This year, corporate America will spend an estimated $2.5 billion dollars to influence federal, state and local public policies and gain access to the multibillion dollar government market for private sector goods and services. After all, legislation and regulation at all levels can significantly impact the bottom line.
But the business community is often outflanked on major public policy issues, at least in terms of communicating with the public. Corporate America is a big target and often seems content to keep its head down and not fire back.
The public remains cynical about the “backroom” world of politics (understandable given the multiple episodes of self-dealing in Washington) and our ability as citizens to impact policy decisions, which may drive down public participation in the political process even further.
In the last few years corporate America has become more understanding of the fact that they and the elected officials who shape public policy and business regulations share a common constituency–the public.
Ultimately, business must better master the art of public affairs to succeed in government affairs. The question is, how can a company communicate strategically, use its internal resources effectively, build strong alliances, and utilize the tactical “toolbox” to play the game of politics – and win?
The public affairs arena has traditionally been dominated by activist interest groups who have learned how to gain and use public support effectively. Anti-business sentiment is prevalent in the blogosphere and even though it is unclear about its eventual impact in the political arena, it certainly warrants attention.
But the recent debate on universal health care generated enough emotion and public activism to conclude that the landscape has changed significantly in the last 12 months. Today the public – particularly political independents and mainstream Americans— may be more engaged and ready to impact important policy issues than ever before, presenting an opportunity for businesses to capture that emotion at the grassroots level to advance free market-based policy and usurp the traditional agenda setters.
Corporate America has a tremendous story to tell many levels – as the engine that drives our economy; employing millions of Americans; fueling a tax base that funds governments and its programs at all levels; making millions of dollars in philanthropic contributions to help the less privileged, and allowing employees to perform thousands of hours of volunteer work in our communities.
But the “good story” of corporate America is just not communicated effectively, consistently, nor often enough.
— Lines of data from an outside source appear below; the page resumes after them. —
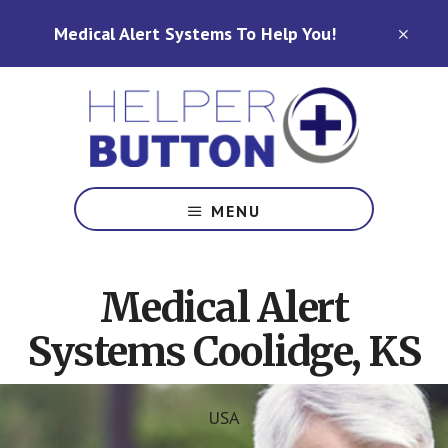
Skip
Skip
Medical Alert Systems To Help You!
to
to
CLO
TOP
main
footer
BAN
content
Medical
Alert
MENU
Systems
for
North
Medical Alert
Carolina,
Ohio,
Systems Coolidge, KS
Indiana,
Tennessee
USA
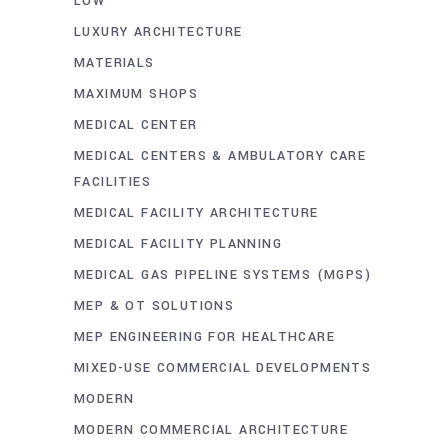
LOW
LUXURY ARCHITECTURE
MATERIALS
MAXIMUM SHOPS
MEDICAL CENTER
MEDICAL CENTERS & AMBULATORY CARE
FACILITIES
MEDICAL FACILITY ARCHITECTURE
MEDICAL FACILITY PLANNING
MEDICAL GAS PIPELINE SYSTEMS (MGPS)
MEP & OT SOLUTIONS
MEP ENGINEERING FOR HEALTHCARE
MIXED-USE COMMERCIAL DEVELOPMENTS
MODERN
MODERN COMMERCIAL ARCHITECTURE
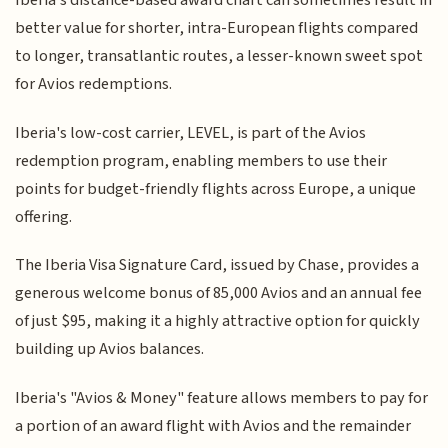
Iberia's distance-based award chart can sometimes result in
better value for shorter, intra-European flights compared
to longer, transatlantic routes, a lesser-known sweet spot
for Avios redemptions.
Iberia's low-cost carrier, LEVEL, is part of the Avios
redemption program, enabling members to use their
points for budget-friendly flights across Europe, a unique
offering.
The Iberia Visa Signature Card, issued by Chase, provides a
generous welcome bonus of 85,000 Avios and an annual fee
of just $95, making it a highly attractive option for quickly
building up Avios balances.
Iberia's "Avios & Money" feature allows members to pay for
a portion of an award flight with Avios and the remainder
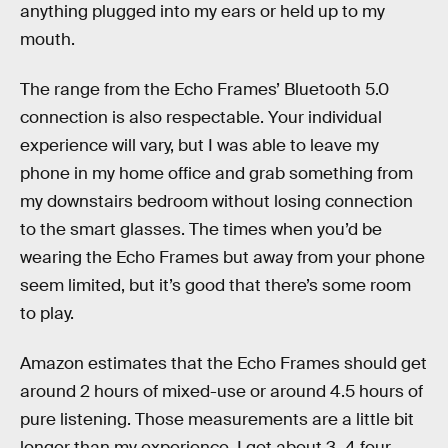
anything plugged into my ears or held up to my
mouth.
The range from the Echo Frames’ Bluetooth 5.0
connection is also respectable. Your individual
experience will vary, but I was able to leave my
phone in my home office and grab something from
my downstairs bedroom without losing connection
to the smart glasses. The times when you’d be
wearing the Echo Frames but away from your phone
seem limited, but it’s good that there’s some room
to play.
Amazon estimates that the Echo Frames should get
around 2 hours of mixed-use or around 4.5 hours of
pure listening. Those measurements are a little bit
longer than my experience. I got about 3–4 four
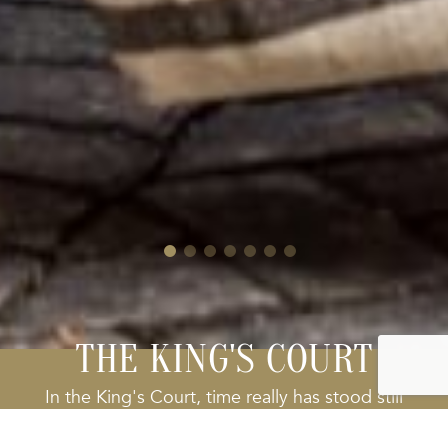
THE KING'S COURT
In the King's Court, time really has stood still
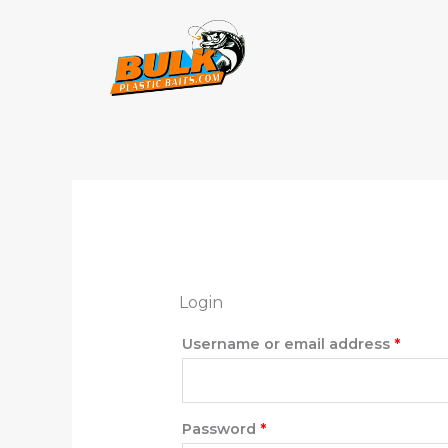
Skip
Required
Requi
to
content
Login
Username or email address
*
Password
*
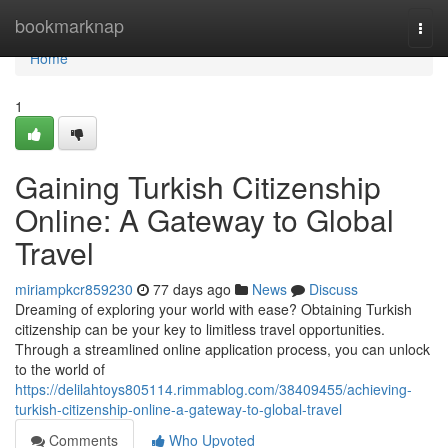
Home
bookmarknap
Togg
navi
Home
1
Gaining Turkish Citizenship
Online: A Gateway to Global
Travel
miriampkcr859230
77 days ago
News
Discuss
Dreaming of exploring your world with ease? Obtaining Turkish
citizenship can be your key to limitless travel opportunities.
Through a streamlined online application process, you can unlock
to the world of
https://delilahtoys805114.rimmablog.com/38409455/achieving-
turkish-citizenship-online-a-gateway-to-global-travel
Comments
Who Upvoted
Corporate America can play the high-stakes game of politics more effectively with a guiding strategic communications game plan touching all aspects of their business, and engaging the public proactively, openly and honestly. Enlightened corporate leaders are looking for new ways to engage the public on issues of mutual interest—and do so proactively, rather than reacting to a crisis once the agenda has been imposed on them by others.
The world of public affairs has evolved to encompass a wide variety of disciplines, from strategy and messaging, to advocacy, alliance development and community and public relations, among others. Distinct from public relations, for example, public affairs generally has a political or legislative objective, usually a public policy or regulation.
In terms of advocacy, public affairs professionals seek to make effective use of public support for ideas, rather than relying solely on the strength of lobbying, or “the inside game,” to move an issue forward. Good corporate citizens have the trust of the community and its leaders and that trust often creates the necessary link to advocate a company’s position successfully or generate public support for a policy issue.
And why it is important that companies do this? The traditional, one-track, relationship-only approach to influencing policy and regulation just won’t suffice anymore.
The most sophisticated companies will seek to make stakeholders and the public at large their ally. Such an objective is ambitious and attainable. Building that relationship – particularly one that can be sustained over a period for time – is no easy task.
Corporate America has an opportunity to create a new paradigm, a new environment, one in which companies engage the public, add some “sunshine” to the process, and make the public part of the solution to policy and regulatory challenges.
As a business, it is wise to look closely at the business plan and assess the impact of politics – particularly federal, state and local public policies and regulations – on the bottom line, and establish a long-term strategy for consistent, effective communications with key audiences, most notably the public.
Though such an assessment, companies can begin the process of building a foundation for successful communications throughout the organization and into the public arena – from the ground up. That’s the key to winning politics over the long term.
Craig Casselberry is founder and president of Quorum Public Affairs, Inc. and a former aide to two Texas Governors, including Governor Rick Perry.